Officials in the Goa Mineral Ore Exporters Association (GMOEA), a body of mine owners, said they have written to the Centre expressing reservations over the proposed amendments, especially the clause that empowers the Union government to auction mining leases since it will be prejudicial to their claims over the mining leases. A GMOEA spokesperson, however, remained tight-lipped on the communique.
Besides the challenge to the abolition of concessions to leases, a bunch of Goa’s mine operators led by Vedanta are also before the Supreme Court claiming that their leases are eligible to be renewed up to 2037 -- a period of 50 years with effect from 1987 -- if the law as it currently stands is applied retrospectively. The matter is currently being heard by the Supreme Court.

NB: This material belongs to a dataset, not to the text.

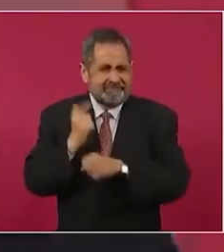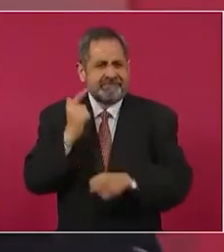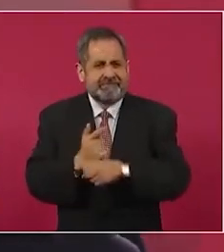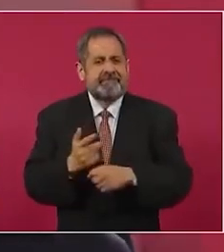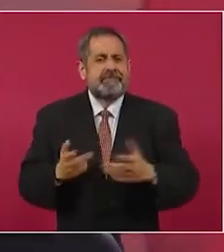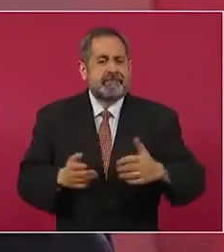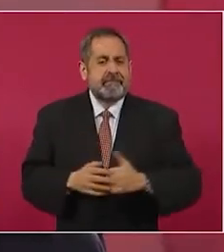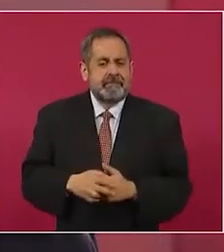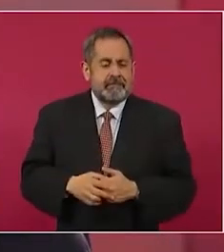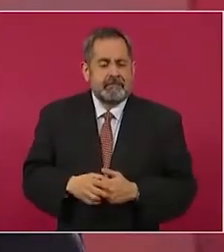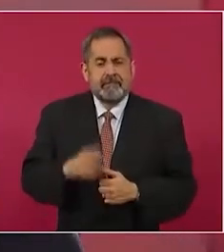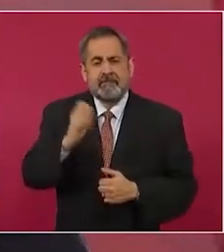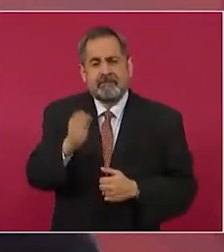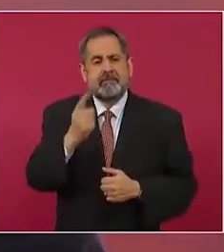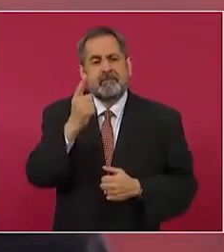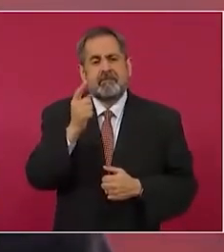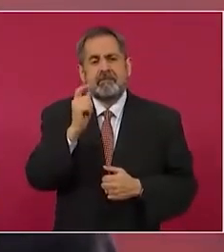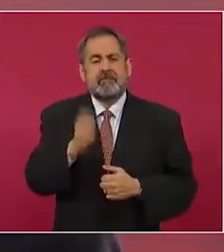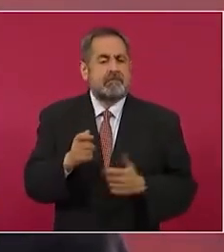La diferencia,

The Goa mining industry at its peak contributed 16% to the State GDP but has now reduced to a mere 0.2% owing to its shutdown in the state since the Supreme Court cancelled Goa’s 88 active mining leases in February 2018. The SC ruled that the renewals were illegal and asked the state government to grant fresh leases in tune with the existing policy.
However, with the state government being reluctant to auction the leases, which is now the de facto means to grant fresh leases since the 2015 amendments to the MMDR Act, the situation has remained deadlocked.